- The Washington Times - Tuesday, January 4, 2000

It is way too early to write Mayor Anthony Williams' epitaph, though some of his detractors would have you believe otherwise.

Mr. William's errors in judgment have made for great media coverage, such as his accepting the resignation of a white aide whose use of the word "niggardly" in budget discussions was misperceived as a racial slur. Or the time the mayor fired his chief of staff because she did not meet his standards, leading blacks to complain that the mayor preferred a lily-white, all-male kitchen cabinet. Or when the mayor proposed moving the city's predominately black university across town to an economically deprived and mostly black section of the city without having considered the public reaction. Or when he and the council bickered over what he deemed a "grotesque" package of tax-cutting legislation that would give significant breaks to poor blacks and Hispanics. All those stories captured headlines.

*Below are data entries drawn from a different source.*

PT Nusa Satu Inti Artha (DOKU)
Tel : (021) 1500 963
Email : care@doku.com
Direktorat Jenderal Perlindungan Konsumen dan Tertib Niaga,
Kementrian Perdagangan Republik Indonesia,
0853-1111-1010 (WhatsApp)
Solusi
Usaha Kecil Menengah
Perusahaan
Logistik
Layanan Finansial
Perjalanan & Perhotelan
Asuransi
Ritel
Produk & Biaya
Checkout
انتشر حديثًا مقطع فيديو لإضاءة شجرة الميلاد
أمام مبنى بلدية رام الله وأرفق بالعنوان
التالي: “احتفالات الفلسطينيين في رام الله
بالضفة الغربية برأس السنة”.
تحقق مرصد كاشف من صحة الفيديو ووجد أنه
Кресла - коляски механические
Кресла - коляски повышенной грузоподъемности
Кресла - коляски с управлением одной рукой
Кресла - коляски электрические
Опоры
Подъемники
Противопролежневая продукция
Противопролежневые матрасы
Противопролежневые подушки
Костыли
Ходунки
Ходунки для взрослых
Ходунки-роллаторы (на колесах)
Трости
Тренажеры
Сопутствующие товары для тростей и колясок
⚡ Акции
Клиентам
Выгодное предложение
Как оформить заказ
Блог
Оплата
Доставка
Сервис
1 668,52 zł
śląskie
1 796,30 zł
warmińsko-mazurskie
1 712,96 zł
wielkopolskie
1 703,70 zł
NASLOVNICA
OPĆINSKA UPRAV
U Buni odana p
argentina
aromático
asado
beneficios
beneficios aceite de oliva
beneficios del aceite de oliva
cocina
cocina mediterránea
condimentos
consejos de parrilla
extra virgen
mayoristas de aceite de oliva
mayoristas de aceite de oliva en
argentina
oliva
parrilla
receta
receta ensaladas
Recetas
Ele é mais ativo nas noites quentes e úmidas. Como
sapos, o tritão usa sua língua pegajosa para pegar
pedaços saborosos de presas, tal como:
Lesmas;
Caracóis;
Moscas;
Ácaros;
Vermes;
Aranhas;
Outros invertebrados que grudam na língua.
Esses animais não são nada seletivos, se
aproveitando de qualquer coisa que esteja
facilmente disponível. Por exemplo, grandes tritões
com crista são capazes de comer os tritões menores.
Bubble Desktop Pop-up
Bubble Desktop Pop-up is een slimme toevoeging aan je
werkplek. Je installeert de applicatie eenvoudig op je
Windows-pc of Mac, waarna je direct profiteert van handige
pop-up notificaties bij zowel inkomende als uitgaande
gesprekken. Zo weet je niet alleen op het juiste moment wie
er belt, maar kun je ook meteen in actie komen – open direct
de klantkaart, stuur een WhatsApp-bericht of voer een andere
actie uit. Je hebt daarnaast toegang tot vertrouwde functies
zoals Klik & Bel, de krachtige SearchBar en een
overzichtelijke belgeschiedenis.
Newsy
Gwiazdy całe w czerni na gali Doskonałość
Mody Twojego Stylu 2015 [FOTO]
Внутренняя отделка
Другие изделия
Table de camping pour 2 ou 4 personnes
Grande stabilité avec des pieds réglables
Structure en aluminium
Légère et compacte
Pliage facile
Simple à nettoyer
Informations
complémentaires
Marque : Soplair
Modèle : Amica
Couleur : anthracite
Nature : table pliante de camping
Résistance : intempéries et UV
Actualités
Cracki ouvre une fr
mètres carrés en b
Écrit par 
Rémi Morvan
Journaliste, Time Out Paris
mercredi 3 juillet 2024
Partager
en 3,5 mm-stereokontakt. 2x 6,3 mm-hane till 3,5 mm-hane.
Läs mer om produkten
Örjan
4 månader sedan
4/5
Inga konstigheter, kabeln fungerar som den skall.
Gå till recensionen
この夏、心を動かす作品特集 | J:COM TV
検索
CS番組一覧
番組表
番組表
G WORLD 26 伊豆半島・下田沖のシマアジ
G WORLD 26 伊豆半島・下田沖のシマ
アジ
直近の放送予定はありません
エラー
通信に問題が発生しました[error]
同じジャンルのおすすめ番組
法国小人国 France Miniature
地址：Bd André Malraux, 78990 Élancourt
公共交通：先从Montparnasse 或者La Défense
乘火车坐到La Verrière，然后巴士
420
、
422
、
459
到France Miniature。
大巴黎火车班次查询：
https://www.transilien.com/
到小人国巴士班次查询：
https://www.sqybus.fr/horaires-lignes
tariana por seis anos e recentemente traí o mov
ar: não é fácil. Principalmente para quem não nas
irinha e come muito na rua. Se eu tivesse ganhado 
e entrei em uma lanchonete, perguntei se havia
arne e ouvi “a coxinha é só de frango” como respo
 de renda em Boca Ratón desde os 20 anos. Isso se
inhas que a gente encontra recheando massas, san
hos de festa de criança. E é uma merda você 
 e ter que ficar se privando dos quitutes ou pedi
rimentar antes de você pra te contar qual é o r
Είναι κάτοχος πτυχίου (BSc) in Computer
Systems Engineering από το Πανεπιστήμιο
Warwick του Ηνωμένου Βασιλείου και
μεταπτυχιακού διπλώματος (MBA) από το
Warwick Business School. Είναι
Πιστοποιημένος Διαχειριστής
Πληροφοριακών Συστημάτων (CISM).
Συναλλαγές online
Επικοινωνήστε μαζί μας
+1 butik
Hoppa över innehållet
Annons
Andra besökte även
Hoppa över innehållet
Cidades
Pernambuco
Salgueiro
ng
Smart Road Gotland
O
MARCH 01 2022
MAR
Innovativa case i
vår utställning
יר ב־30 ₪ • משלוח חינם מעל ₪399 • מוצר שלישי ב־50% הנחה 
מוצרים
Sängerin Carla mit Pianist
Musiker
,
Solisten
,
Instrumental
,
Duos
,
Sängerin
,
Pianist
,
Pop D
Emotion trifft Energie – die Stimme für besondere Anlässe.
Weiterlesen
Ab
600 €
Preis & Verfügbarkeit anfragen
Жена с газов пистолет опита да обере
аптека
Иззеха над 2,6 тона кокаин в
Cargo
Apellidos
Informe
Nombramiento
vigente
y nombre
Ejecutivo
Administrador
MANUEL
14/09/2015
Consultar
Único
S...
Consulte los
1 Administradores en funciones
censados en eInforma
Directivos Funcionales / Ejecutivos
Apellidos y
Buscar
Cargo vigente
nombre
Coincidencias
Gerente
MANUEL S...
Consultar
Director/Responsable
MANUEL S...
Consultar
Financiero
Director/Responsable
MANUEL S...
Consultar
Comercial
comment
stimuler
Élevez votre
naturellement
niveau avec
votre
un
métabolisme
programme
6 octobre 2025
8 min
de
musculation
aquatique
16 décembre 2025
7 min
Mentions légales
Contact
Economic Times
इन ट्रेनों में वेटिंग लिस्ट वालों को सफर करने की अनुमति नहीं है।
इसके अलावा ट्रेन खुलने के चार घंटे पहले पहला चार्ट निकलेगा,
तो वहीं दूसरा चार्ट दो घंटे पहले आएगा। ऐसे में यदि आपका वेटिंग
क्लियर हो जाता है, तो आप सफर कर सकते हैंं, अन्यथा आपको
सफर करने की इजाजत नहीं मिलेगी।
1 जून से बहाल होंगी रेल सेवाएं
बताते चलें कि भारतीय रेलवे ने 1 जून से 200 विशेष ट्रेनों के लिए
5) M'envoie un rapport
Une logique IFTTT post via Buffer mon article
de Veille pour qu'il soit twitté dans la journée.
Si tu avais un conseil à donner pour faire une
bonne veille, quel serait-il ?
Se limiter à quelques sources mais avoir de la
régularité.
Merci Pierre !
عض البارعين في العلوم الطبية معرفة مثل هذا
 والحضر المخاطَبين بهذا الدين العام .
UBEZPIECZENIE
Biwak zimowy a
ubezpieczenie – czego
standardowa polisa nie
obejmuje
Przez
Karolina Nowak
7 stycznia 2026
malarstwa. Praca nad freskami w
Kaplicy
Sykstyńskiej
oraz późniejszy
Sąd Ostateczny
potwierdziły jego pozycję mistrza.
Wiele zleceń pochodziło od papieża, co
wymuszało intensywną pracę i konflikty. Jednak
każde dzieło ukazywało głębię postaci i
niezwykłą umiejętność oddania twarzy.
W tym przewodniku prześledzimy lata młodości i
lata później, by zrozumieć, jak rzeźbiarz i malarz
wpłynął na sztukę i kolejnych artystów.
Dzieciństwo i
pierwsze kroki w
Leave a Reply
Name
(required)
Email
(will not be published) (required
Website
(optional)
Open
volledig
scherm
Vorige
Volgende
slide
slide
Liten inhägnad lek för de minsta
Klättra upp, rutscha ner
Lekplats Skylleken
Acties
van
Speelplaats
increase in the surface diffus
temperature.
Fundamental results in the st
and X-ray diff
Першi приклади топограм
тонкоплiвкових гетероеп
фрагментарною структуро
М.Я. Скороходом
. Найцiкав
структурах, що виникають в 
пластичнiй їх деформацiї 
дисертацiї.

In one or two of those instances, such as the "niggardly" flap, the mayor lost political capital, but he always rebounded which is interesting considering the fact that, for a while there, it seemed as though all in city hall were wholly preoccupied with racial rhetoric. No mayor, not even the industrious, bean-counting, bow tie-wearing Anthony Williams, can please all of the voters all of the time. Yet he tries. He tries very hard. And for all his hard work there are measurable accomplishments.

Of the 28 short-term goals the Williams administration outlined in early 1999, the majority, 20, have been met, including the pothole blitz, centralized information services, after-school computerized learning centers and a more business-friendly regulatory environment. Some of the longstanding problems, though, remain. For example, while motor vehicle-related offices stay open later to accommodate working-class stiffs, the waiting times are still atrocious. Sure, the hours-long waits are more comfortable now that seats are provided, but the process of being forced to blunder from one location to another, infrequent computer crashes and two-to-three hour waits at inspection stations mean motorists remain at the mercy of a bureaucracy that refuses to enter the 21st century.

While Mr. Williams might not have foreseen the difficulty in fixing the city's many problems, he now knows where the trouble spots are. He knows that if he does nothing for poor neighborhoods in Southeast, he will be judged insufficiently compassionate. He knows that if he were to withdraw the appointment of a fiery black minister, he would be labeled a turncoat. He knows he cannot rescind the much-needed tax cuts lest he risk being called a traitor. Moreover, he knows that he cannot acquiesce to the council's every whim or he would be branded a rubber stamp. The terrain around here may be like a minefield, but the mayor is getting more adept at negotiating his way through it.

Those are the perceptions and the future realities in mostly black Washington. And, 12 months into his four-year term, Mr. Williams is playing smart politics with his staff and with his policies. The mayor's policy priorities? A politician can never go wrong focusing on children and families, as Mr. Williams is with foster care, adoption programs, round-the-clock day care, prenatal and elder care, affordable housing, an attractive capital city.

For a nerd who was politically challenged at the outset, Mr. Williams is positioned to earn his merit badges. And he must do so in 2000. Make that early 2000, before he gives his first State of the District address. He must persuade residents to join him in counting down the accomplishments of his administration not programs that were initiated under Marion Barry but implemented by the Williams team. He will have to prove that the status quo and bad management have no place in his administration.

And, just as he gave his sense of urgency to the early days of his administration, he will have to do the same every few months or so just so voters (and his lieutenants) know he means what he says. His administration needs to reshape, on the voters' behalf, the nation's capital into a thriving, hospitable and respectable city.